Contribution to Book

Publication Date

2021

Publication Title

Heidi Egginton and Zoë Thomas, eds. Precarious Professionals: Gender, Identities and Social Change in Modern Britain. London: University of London Press, 2021.

Abstract

For women in late-nineteenth-century Britain, a university degree in law could launch a lucrative and prestigious career that was professional in character but lacked a name because it challenged the very culture of expertise. Highly regulated by powerful institutions, the legal profession established conditions beyond precarity to exclude women until 1919 and the Sex Disqualification (Removal) Act.1 However, the universities, operating with different values, began cautiously in the 1870s to allow women to attend lectures and later to write examinations and, eventually, to graduate with the degree of Bachelor of Laws.
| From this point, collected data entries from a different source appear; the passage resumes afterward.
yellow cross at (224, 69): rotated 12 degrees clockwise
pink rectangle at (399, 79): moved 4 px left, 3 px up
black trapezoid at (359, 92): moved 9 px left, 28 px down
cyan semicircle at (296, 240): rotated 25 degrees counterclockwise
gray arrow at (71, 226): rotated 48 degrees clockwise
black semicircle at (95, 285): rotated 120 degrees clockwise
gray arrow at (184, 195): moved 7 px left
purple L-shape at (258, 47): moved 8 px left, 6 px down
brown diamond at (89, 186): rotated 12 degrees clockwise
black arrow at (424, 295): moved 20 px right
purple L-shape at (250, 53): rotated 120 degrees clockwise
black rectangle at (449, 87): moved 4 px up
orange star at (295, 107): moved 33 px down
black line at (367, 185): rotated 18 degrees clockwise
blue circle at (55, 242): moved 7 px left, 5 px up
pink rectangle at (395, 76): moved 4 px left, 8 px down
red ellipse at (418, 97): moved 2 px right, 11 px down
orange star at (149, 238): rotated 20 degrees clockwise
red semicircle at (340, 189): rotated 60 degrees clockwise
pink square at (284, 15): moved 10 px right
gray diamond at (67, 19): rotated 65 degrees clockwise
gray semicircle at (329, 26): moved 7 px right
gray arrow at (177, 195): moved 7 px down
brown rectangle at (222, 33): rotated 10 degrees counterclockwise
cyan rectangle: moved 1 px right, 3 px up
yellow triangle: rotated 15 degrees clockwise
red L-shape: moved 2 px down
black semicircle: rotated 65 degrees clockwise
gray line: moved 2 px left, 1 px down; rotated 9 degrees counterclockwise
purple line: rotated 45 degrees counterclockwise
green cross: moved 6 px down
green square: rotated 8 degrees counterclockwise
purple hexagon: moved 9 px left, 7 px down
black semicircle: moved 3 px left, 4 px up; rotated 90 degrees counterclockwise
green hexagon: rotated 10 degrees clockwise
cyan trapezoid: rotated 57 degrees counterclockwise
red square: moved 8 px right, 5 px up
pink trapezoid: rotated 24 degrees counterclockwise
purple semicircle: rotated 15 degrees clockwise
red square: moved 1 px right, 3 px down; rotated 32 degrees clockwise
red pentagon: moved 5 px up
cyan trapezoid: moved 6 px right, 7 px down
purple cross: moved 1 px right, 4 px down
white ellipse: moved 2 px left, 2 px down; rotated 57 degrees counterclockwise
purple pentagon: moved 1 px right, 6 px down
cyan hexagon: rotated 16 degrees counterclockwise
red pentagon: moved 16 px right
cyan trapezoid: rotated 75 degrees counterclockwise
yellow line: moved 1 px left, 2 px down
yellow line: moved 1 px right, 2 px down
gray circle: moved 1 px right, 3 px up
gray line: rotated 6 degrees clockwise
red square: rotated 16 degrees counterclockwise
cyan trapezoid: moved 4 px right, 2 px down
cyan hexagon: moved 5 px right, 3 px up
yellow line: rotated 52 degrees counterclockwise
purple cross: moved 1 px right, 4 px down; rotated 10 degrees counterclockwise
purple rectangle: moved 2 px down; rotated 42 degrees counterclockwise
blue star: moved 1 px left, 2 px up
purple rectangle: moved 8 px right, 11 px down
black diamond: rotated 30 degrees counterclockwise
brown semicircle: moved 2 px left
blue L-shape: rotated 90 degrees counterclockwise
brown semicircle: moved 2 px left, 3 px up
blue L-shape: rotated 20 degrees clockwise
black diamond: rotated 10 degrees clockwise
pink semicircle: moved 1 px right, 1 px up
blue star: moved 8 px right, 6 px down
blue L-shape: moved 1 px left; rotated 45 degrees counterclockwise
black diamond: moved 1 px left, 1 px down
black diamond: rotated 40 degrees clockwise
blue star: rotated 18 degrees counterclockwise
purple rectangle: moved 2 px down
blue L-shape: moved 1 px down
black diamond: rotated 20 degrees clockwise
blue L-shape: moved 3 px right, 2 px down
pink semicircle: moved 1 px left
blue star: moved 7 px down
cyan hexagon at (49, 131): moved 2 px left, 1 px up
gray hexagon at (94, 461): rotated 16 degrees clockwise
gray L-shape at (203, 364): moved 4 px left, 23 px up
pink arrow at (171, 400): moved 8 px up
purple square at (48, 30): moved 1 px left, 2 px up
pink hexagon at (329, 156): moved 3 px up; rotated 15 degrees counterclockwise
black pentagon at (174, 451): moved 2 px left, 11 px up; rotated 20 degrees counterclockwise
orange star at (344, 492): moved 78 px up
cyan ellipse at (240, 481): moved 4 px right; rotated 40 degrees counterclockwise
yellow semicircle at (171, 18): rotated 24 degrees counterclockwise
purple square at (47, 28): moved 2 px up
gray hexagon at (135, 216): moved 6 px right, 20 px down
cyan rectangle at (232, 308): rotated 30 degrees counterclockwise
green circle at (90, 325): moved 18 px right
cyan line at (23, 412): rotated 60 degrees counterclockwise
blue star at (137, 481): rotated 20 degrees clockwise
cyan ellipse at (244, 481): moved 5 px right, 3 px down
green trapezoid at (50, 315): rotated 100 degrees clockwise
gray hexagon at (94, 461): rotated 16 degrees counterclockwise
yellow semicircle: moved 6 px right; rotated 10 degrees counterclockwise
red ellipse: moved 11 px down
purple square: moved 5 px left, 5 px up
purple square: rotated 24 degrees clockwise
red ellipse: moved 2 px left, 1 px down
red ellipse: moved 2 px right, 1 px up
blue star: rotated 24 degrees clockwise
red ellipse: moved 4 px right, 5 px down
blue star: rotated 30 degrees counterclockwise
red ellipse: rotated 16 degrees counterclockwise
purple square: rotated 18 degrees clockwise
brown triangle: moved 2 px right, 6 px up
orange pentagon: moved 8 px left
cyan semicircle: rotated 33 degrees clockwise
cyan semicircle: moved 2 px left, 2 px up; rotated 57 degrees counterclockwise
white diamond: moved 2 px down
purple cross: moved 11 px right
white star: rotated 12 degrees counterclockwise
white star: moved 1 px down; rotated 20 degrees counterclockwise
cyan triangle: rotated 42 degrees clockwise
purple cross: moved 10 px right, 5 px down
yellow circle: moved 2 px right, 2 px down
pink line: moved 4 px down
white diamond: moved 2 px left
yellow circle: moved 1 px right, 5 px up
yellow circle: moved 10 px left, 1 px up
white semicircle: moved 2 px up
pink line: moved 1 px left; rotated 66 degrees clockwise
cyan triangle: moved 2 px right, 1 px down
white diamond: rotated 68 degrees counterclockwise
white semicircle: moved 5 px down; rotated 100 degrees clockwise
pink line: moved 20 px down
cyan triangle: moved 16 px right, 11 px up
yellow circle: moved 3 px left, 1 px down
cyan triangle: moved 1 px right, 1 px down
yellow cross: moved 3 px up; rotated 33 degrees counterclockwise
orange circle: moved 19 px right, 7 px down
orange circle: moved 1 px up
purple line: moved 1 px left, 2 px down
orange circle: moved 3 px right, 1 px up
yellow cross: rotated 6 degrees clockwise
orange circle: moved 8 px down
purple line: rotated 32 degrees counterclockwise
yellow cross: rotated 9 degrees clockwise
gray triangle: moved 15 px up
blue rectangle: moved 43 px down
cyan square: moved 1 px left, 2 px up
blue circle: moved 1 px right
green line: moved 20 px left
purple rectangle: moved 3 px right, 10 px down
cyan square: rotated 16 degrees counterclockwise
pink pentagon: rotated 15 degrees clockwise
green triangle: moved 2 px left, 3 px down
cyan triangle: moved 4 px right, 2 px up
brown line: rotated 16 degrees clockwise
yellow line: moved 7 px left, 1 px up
Historical studies of women and the legal profession have stressed the heroic but ultimately futile attempts of these graduates to be admitted to the bar or to the ranks of solicitors.2 Apart from that struggle, though, they found ways to apply their knowledge of the legal profession to establish a profitable foothold on its doorstep, and then to use their academic and occupational confidence to move into the public sphere. Eliza Orme (1848–1937), the first Englishwoman to achieve a law degree at the University of London, in 1888, is the focus of this study, but she was not an anomaly. She had partners and peers who were doing the same thing: Mary Richardson and, later, Reina Lawrence, both with London degrees, shared Orme’s Chancery Lane chambers early in their careers, while Cornelia Sorabji, their counterpart at Oxford, found her own foothold in Indian legal practice. It is likely that further study will reveal more examples of similarly precarious, equally prosperous legal professionals.